In a post published during the week of Alberta Premier Rachel Notley’s cross-country promotional tour for the Kinder Morgan pipeline, and just days before TransCanada’s expected update at its investors’ day November 28, Belot sees little need for the 1.8 million barrels per day of new capacity available from the three new pipelines currently in various stages of planning, approval, or post-approval litigation and protest.

“Pipelines do not exist outside of that law of supply and demand Perry finds so confusing,” he writes. “Pipeline projects are an outcome of the economics of oil production—it doesn’t work the other way around.

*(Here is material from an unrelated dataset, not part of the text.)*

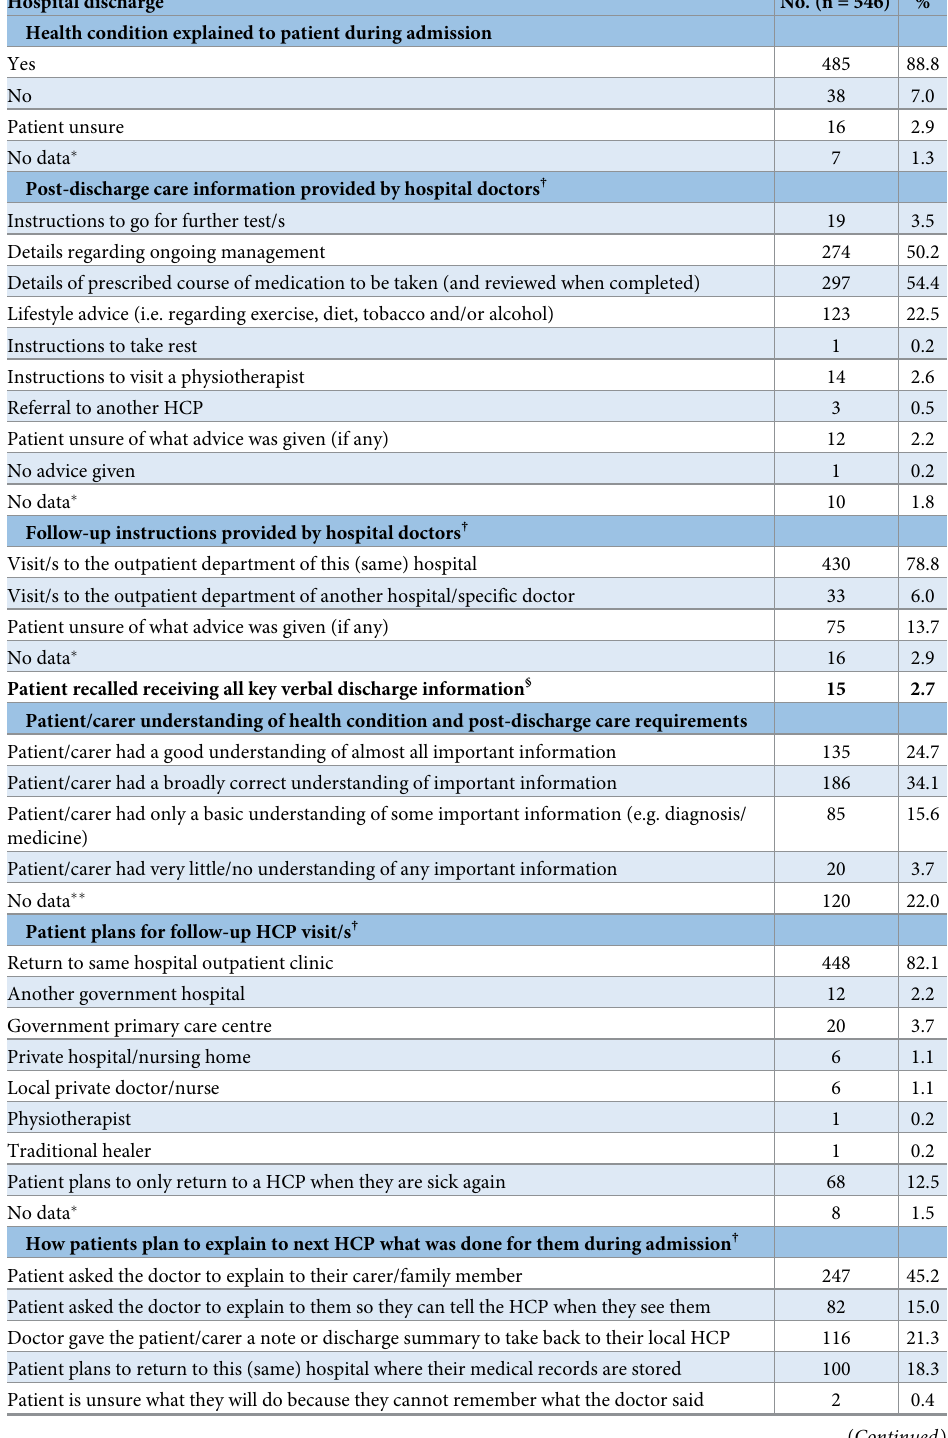
Table 2. Patient recall of verbal discharge communication and follow-up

If the market anticipates a price for oil that supports investment in oil production, then market players invest in production.”

But “these pipeline companies aren’t just betting on the production being there once the pipelines are built,” he adds. “They require up-front commitments from shippers,” who “only make these commitments if they believe they will have the volume to ship.”

That explains the tepid outcome of the “open season” process TransCanada initiated through the fall, aimed at tying down capacity contracts with potential shippers. The company indicated it had commitments for 500,000 barrels per day of production, far below the 80% of capacity a pipeliner would normally require before committing to a big, expensive construction project. It’s also unusual, Belot says, that TransCanada has accepted as-yet undisclosed conditions from the shippers that probably shift more of the project risk to TransCanada.

“The most telling fact we know about TransCanada’s degree of commitment to Keystone XL is the company’s decision to pressure the Alberta government itself to buy pipeline capacity,” he writes. “If you’re looking outside the private sector for support, that’s never a good sign.”

TransCanada is expected to deliver a project update tomorrow, “but in the meantime, there’s just one question you need to ask yourself: If it was your money, would you be putting it into a new pipeline right now?” Belot asks. “If so, I’m sure you can pick up shares in a coal mine while you’re at it…dirt cheap.”